Thanks to Benjamin Andresen for implementing this!

git-svn-id: https://simplesamlphp.googlecode.com/svn/trunk@3092 44740490-163a-0410-bde0-09ae8108e29a
---
 modules/saml/docs/sp.txt         | 46 +++++++++++++++++
 modules/saml/www/sp/metadata.php | 85 +++++++++++++++++++-------------
 2 files changed, 97 insertions(+), 34 deletions(-)
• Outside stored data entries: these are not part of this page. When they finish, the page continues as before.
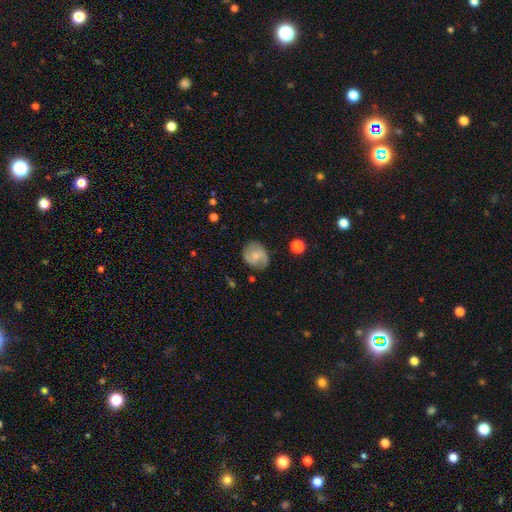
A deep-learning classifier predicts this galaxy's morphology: featured or disk 65%, smooth 28%, star or artifact 7%. Down the decision tree: edge-on disk — no (98%); bar — no (56%); spiral arms — yes (91%); spiral arm count — 2 (82%); spiral winding — medium (47%); bulge size — small (60%); merging — none (77%).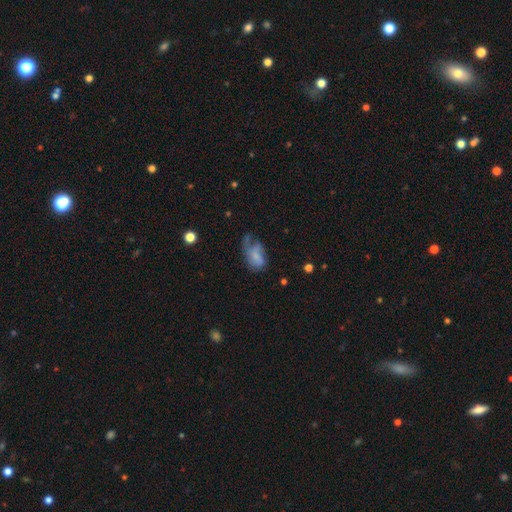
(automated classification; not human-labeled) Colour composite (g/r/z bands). It shows a smooth galaxy with no disk features (58%) that is in between round and cigar-shaped (88%). Merging: major disturbance (39%).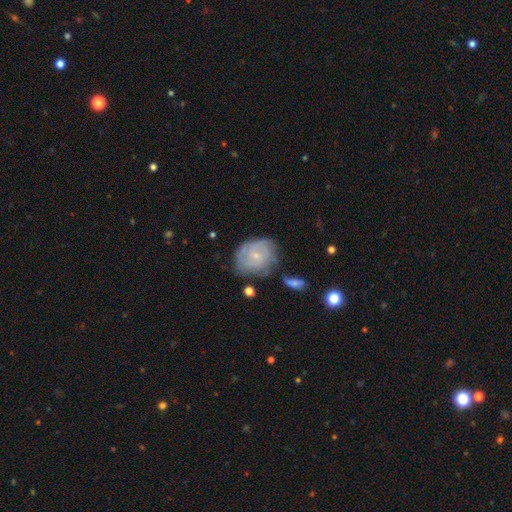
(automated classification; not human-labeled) smooth-or-featured: featured or disk: 68% | smooth: 25% | star or artifact: 7%
  disk-edge-on: no: 97% | yes: 3%
    bar: no: 76% | weak: 21% | strong: 3%
    has-spiral-arms: yes: 84% | no: 16%
      spiral-winding: tight: 67% | medium: 25% | loose: 8%
      spiral-arm-count: can't tell: 46% | 2: 21% | 3: 16% | 4: 8% | 1: 5% | more than 4: 4%
    bulge-size: small: 77% | moderate: 19% | none: 3% | large: 1% | dominant: 1%
  merging: none: 60% | minor disturbance: 25% | major disturbance: 10% | merger: 5%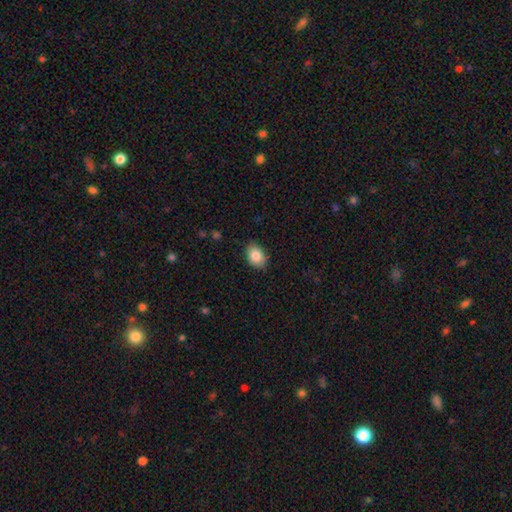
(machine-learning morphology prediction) smooth 84%, star or artifact 8%, featured or disk 8%. Down the decision tree: how rounded — in between (80%); merging — none (85%).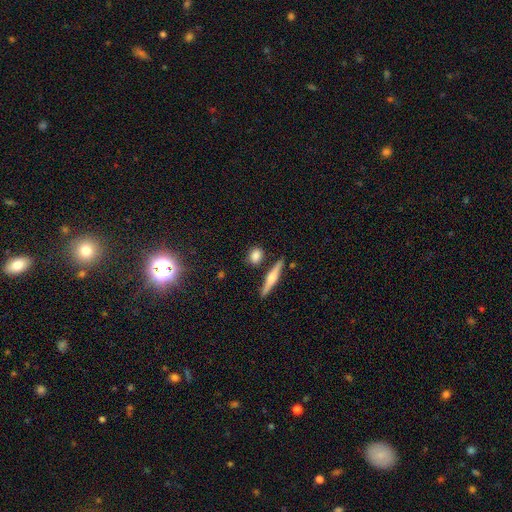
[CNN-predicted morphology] smooth_or_featured: smooth (p=0.76) [alt: featured or disk p=0.15]
how_rounded: round (p=0.58) [alt: in between p=0.30]
merging: none (p=0.80) [alt: minor disturbance p=0.11]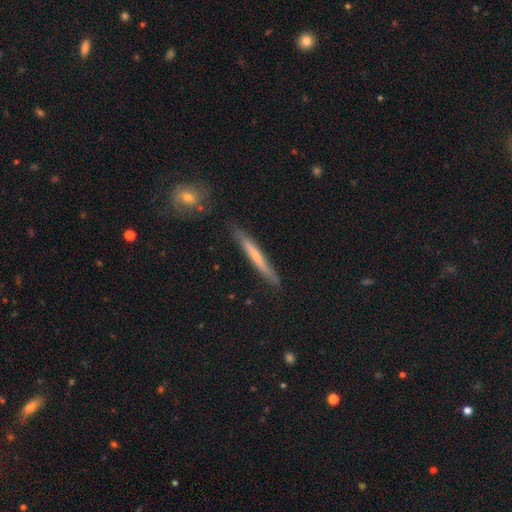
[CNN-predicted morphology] smooth-or-featured: smooth: 51% | featured or disk: 44% | star or artifact: 6%
  how-rounded: cigar-shaped: 96% | in between: 3% | round: 1%
  merging: none: 84% | minor disturbance: 12% | merger: 2% | major disturbance: 2%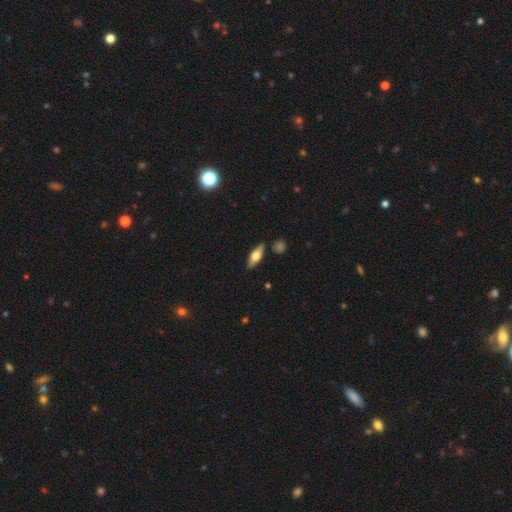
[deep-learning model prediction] The model was most divided on "smooth or featured": featured or disk: 49%, smooth: 44%, star or artifact: 6%. More confident: merging — none (86%).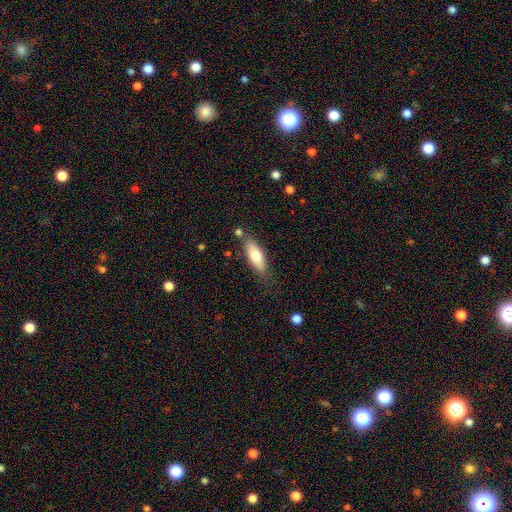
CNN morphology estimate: smooth-or-featured: smooth: 69% | featured or disk: 24% | star or artifact: 6%
  how-rounded: in between: 61% | cigar-shaped: 37% | round: 2%
  merging: none: 72% | minor disturbance: 17% | merger: 6% | major disturbance: 4%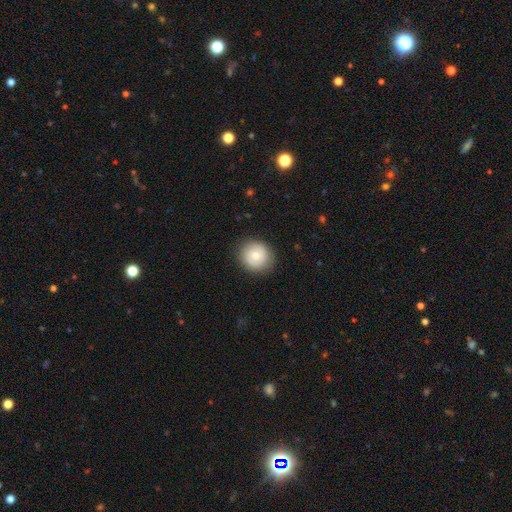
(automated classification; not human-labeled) Morphology: type=smooth (66%); roundness=round (91%); merging=none (87%).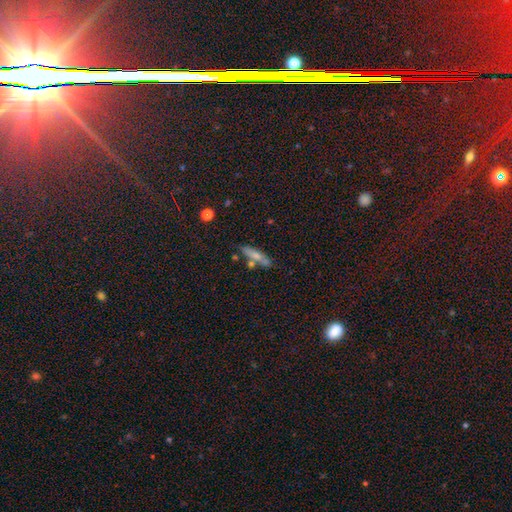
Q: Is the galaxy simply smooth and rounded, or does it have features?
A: smooth — 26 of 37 (70%).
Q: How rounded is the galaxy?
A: cigar-shaped — 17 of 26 (65%).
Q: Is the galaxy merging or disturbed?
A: none — 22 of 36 (61%).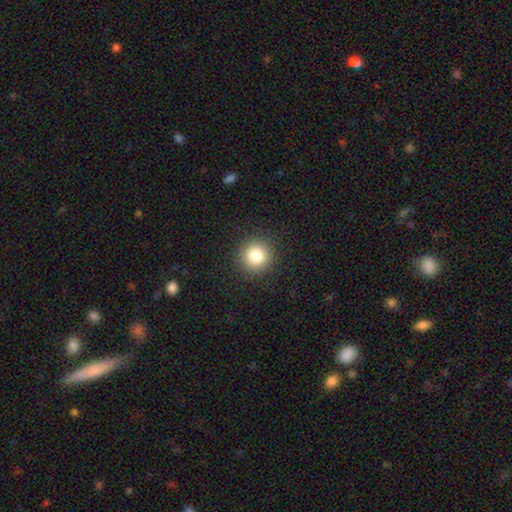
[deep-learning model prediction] This is clearly a smooth galaxy (82%). How rounded: clearly round (94%). Merging: clearly none (92%).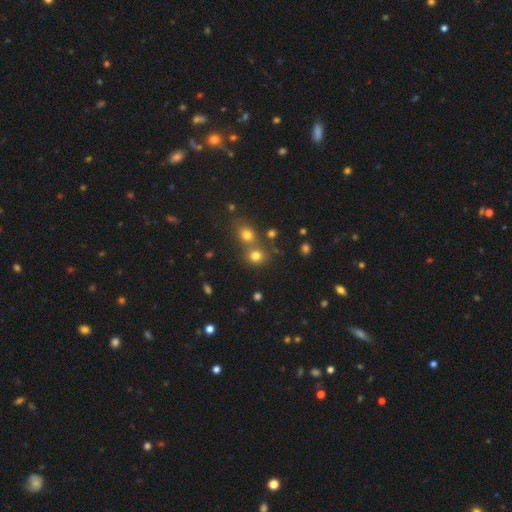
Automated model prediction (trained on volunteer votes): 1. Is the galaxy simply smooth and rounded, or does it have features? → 75% smooth, 17% star or artifact, 8% featured or disk.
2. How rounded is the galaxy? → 80% round, 19% in between, 1% cigar-shaped.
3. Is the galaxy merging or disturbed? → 52% none, 37% merger, 8% minor disturbance, 3% major disturbance.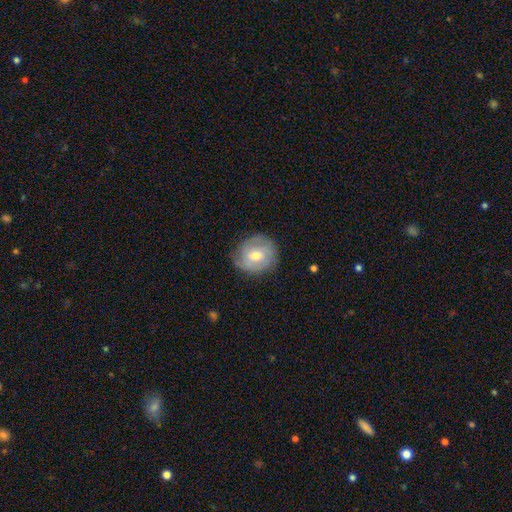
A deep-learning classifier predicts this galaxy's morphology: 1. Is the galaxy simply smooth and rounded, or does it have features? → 56% featured or disk, 37% smooth, 7% star or artifact.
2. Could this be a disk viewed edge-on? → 97% no, 3% yes.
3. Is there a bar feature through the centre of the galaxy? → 47% no, 44% weak, 9% strong.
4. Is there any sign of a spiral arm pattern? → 76% yes, 24% no.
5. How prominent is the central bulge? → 67% moderate, 28% small, 3% large, 1% none, 1% dominant.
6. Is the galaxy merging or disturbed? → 76% none, 17% minor disturbance, 5% major disturbance, 1% merger.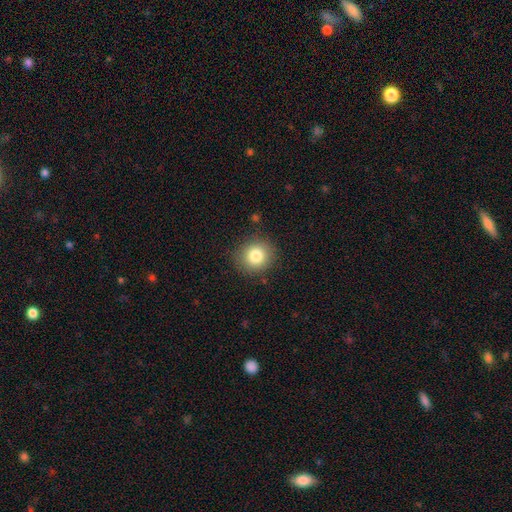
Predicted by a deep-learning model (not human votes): smooth-or-featured: smooth: 81% | star or artifact: 10% | featured or disk: 8%
  how-rounded: round: 88% | in between: 11% | cigar-shaped: 1%
  merging: none: 87% | minor disturbance: 9% | major disturbance: 3% | merger: 1%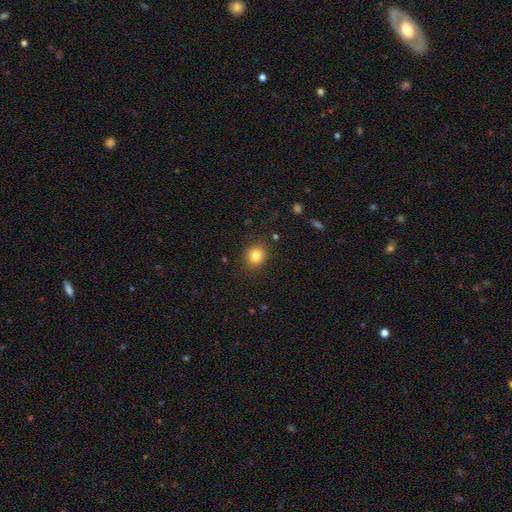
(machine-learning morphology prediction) A smooth galaxy with no disk features (82%) that is round (81%). Merging: none (88%).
diff --git a/modules/saml/docs/sp.txt b/modules/saml/docs/sp.txt
index 5e5c66a0c..673d69ca9 100644
--- a/modules/saml/docs/sp.txt
+++ b/modules/saml/docs/sp.txt
@@ -105,6 +105,38 @@ Here we will list some examples for this authentication source.
     ),
 
 
+### Specifying attributes and required attributes
+
+    An SP that wants eduPersonPrincipalName and mail, where eduPersonPrincipalName should be listed as required:
+
+    'example-attributes => array(
+        'saml:SP',
+        'name' => array( //Name required for AttributeConsumingService-element.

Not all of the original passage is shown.